Mills talked about how he had represented newspaper clients for 20 years and said that his clients "had a chance to get this right during the first dotcom boom" but instead ignored the problems presented by the Internet. And "now most news companies are worth less than the real estate they're sitting on. Unbelievable," said Mills.

Technology companies are dragging traditional content providers kicking and screaming into the future, several panelists said.

Google (NASDAQ: GOOG) was cited by Mills as a company that is "ignoring the (copyright) law" and rather than negotiating with copyright owners up front they instead "dare owners to stop them if they can."

She also said Apple's iTunes store has ripped the music industry's ability to control pricing.

Another factor in the distribution of content that's being changed in response to technology, specifically file sharing, is the window of time that movie companies used to have between releasing a film to select theaters, releasing it to all theaters around the world and then making it available on DVD, pay-per-view and whatever other venues they chose for distribution.

Now, once a film hits one theatre, it's being bootlegged, Chaitovitz said. So companies might as well release it through as many venues as possible, as soon as possible, because the film will be widely available hours after a limited release anyway.

"We are aware of the piracy, and we are adapting to it. But there are a lot of factors that go into a release timeframe. The window of time is shrinking, but it can only shrink so far," said Arnaud Robert, corporate vice president of emerging technology strategy at The Walt Disney Company.

And why does piracy exist? Participants at this panel discussion didn't point their trembling fingers at evil consumers; instead they said piracy is caused by bad law, bad technology and bad business models.

Changing the digital ecosystem

Disney's Arnaud placed most of the blame on bad technology.

"We have this ecosystem created by tech companies," he said. "They didn't have consumers in mind or studios, but created platforms that benefited them and really doesn't benefit content owners or consumers. There's a shift that needs to happen away from the (digital distribution) platform silos."

Mills shared a recent experience with trying to do things the right way.

"My law firm has their annual meeting tomorrow. My partner wanted to hand out an article from Fortune at the meeting, and we wanted to do it the right way. We spent three hours figuring out how to do it, and it turns out you have to pay $3 per article to distribute the article. We just said forget it."

He added, "It's a lousy business model. Why doesn't Fortune have a means where you can go on the site and pay 20 cents or 15 cents to get an article? That's why piracy exists. The business models don't make sense."

Problems and tasks
[1] Copy the stretch of the piracy panel report from "Technology companies are" through "to control pricing.", swapping "panelists" for "speakers".
[2] According to the piracy panel report, how much did Mills's law firm learn it would have to pay to distribute the Fortune article?

Exercise data
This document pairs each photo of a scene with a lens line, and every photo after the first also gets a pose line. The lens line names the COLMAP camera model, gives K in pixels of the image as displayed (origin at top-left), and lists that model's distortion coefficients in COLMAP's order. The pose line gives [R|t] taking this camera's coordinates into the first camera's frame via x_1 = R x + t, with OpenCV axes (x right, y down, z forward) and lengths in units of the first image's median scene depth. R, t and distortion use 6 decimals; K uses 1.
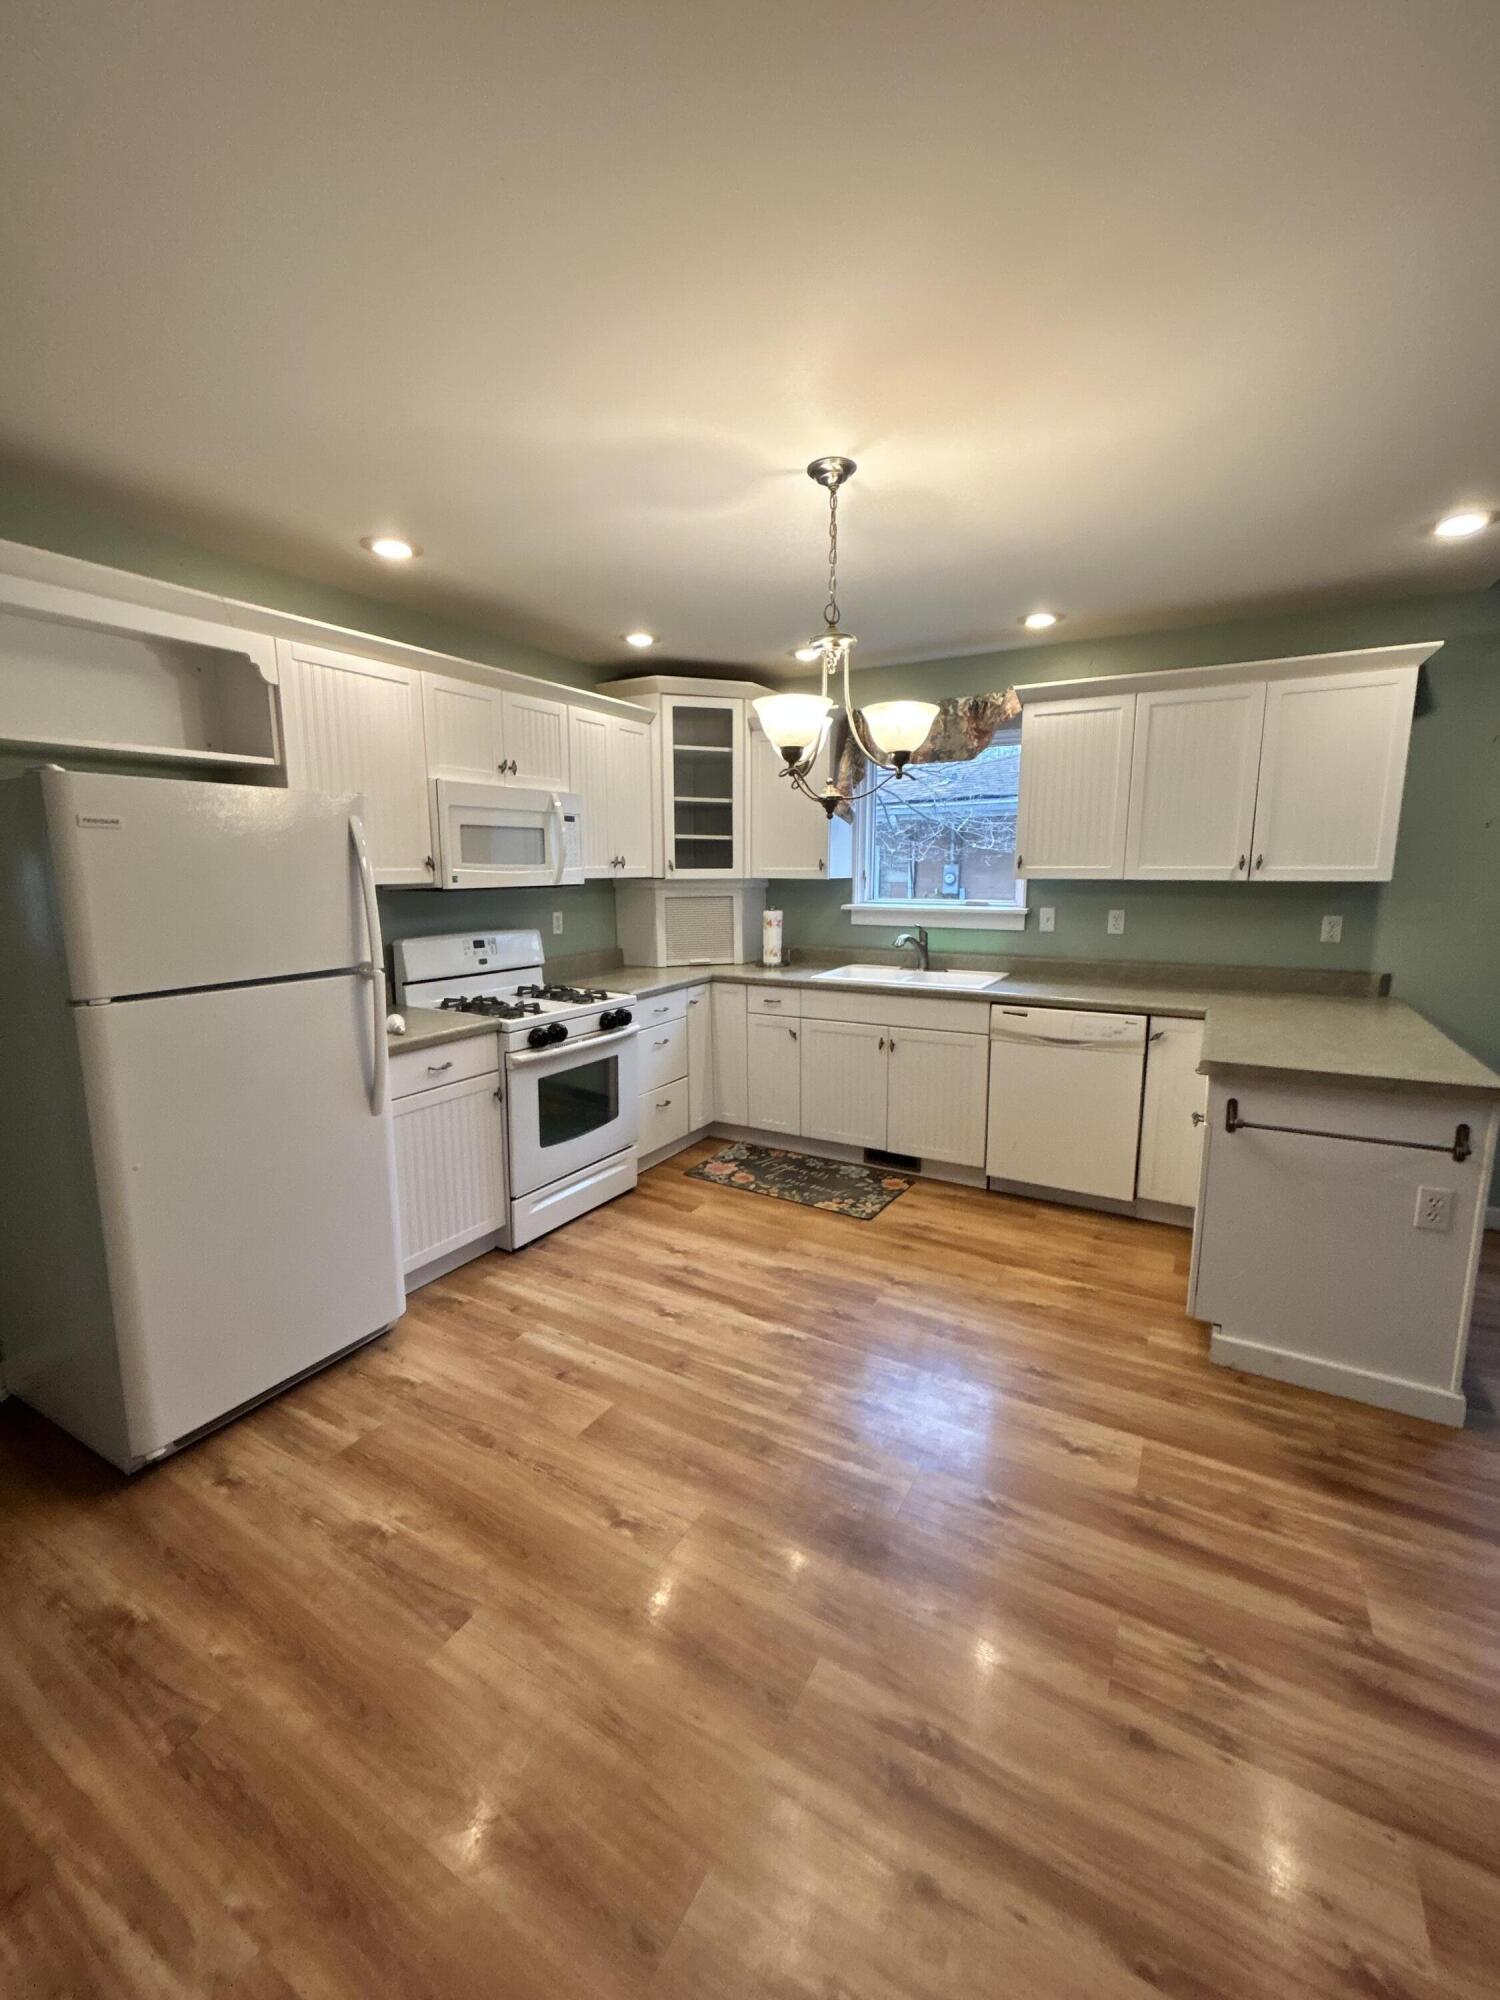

Responses by item number
[1]
Technology companies are dragging traditional content providers kicking and screaming into the future, several speakers said.

Google (NASDAQ: GOOG) was cited by Mills as a company that is "ignoring the (copyright) law" and rather than negotiating with copyright owners up front they instead "dare owners to stop them if they can."

She also said Apple's iTunes store has ripped the music industry's ability to control pricing.

[2] $3 per article.